Oil demand drop pushes fuel firms to electricity and hydrogen

Royal Dutch Shell will cut 7000 to 9000 jobs from its 83,000 global employees because of the COVID-19 pandemic and a slump in oil demand.

The company expects third-quarter earnings to be at the lower end of the US$800 million to US$875 million range, according to the BBC.

Shell intends to reach net zero carbon by 2050 through selling more green energy to reduce its carbon emissions, and it plans to offset CO2 emissions from its own oil and gas production by 2050.

The plan includes an interim target to cut emissions by more than 33% by 2030, Electrek reports.

Shell aims to sell mainly low-carbon electricity, hydrogen and low-carbon biofuels by 2050, chief executive Ben van Beurden says.
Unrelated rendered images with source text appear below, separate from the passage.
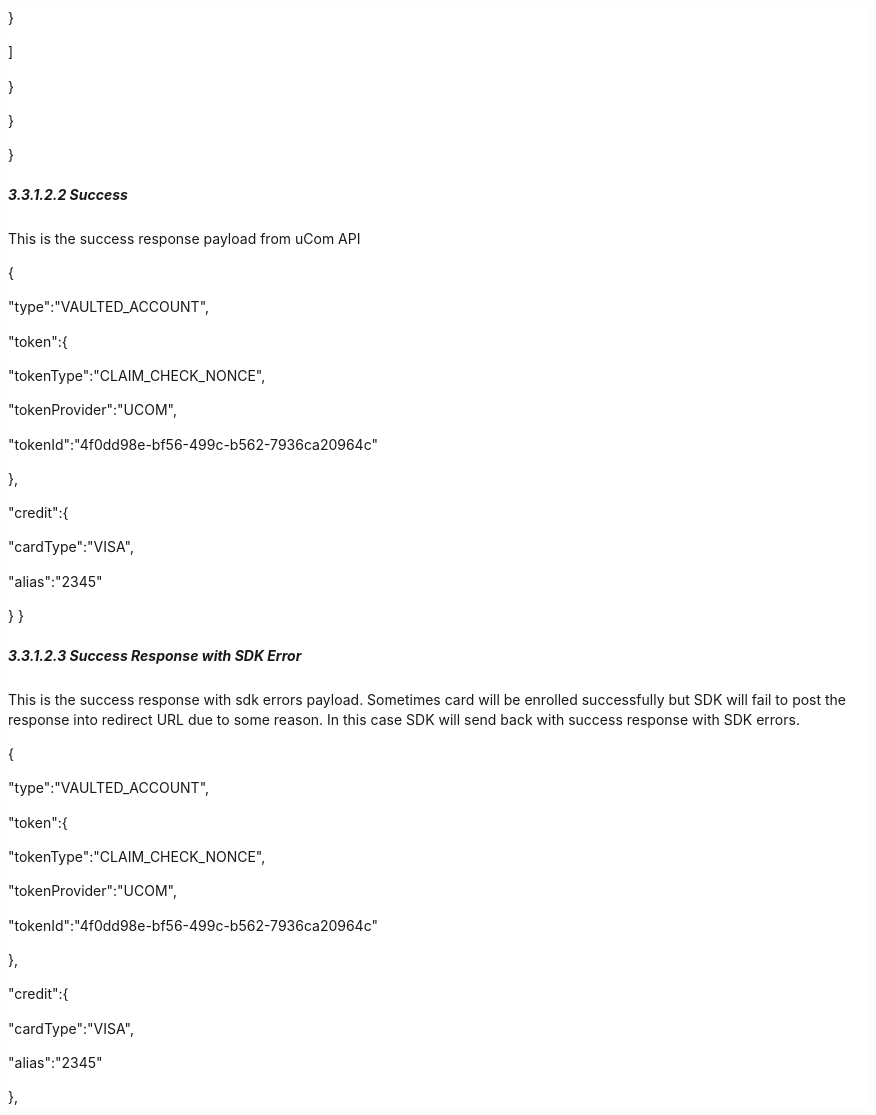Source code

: }

]

}

}

}

##### 3.3.1.2.2 Success

This is the success response payload from uCom API

{

"type":"VAULTED\_ACCOUNT",

"token":{

"tokenType":"CLAIM\_CHECK\_NONCE",

"tokenProvider":"UCOM",

"tokenId":"4f0dd98e-bf56-499c-b562-7936ca20964c"

},

"credit":{

"cardType":"VISA",

"alias":"2345"

} }

##### 3.3.1.2.3 Success Response with SDK Error

This is the success response with sdk errors payload. Sometimes card will be enrolled successfully but SDK will fail to post the response into redirect URL due to some reason. In this case SDK will send back with success response with SDK errors.

{

"type":"VAULTED\_ACCOUNT",

"token":{

"tokenType":"CLAIM\_CHECK\_NONCE",

"tokenProvider":"UCOM",

"tokenId":"4f0dd98e-bf56-499c-b562-7936ca20964c"

},

"credit":{

"cardType":"VISA",

"alias":"2345"

},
It also plans to use hydrogen fuel cells and liquified natural gas to get its shipping business off heavy fuel oil.

Meanwhile, French oil giant Total has acquired London’s largest EV charging network, Source London, with more than 1600 street charging points.

The City of London aims to become carbon neutral by 2050, planning to increase the amount of EV charge points tenfold within five years.

EV owners can park and charge at the same time, reserving their spot through the Source London mobile app.

Source London’s EV charging network will continue to be powered by 100% renewable electricity, through Total Gas & Power.

Total says its move supports electric mobility expansion in London and it aims to have more than 150,000 EV chargers in European cities by 2025.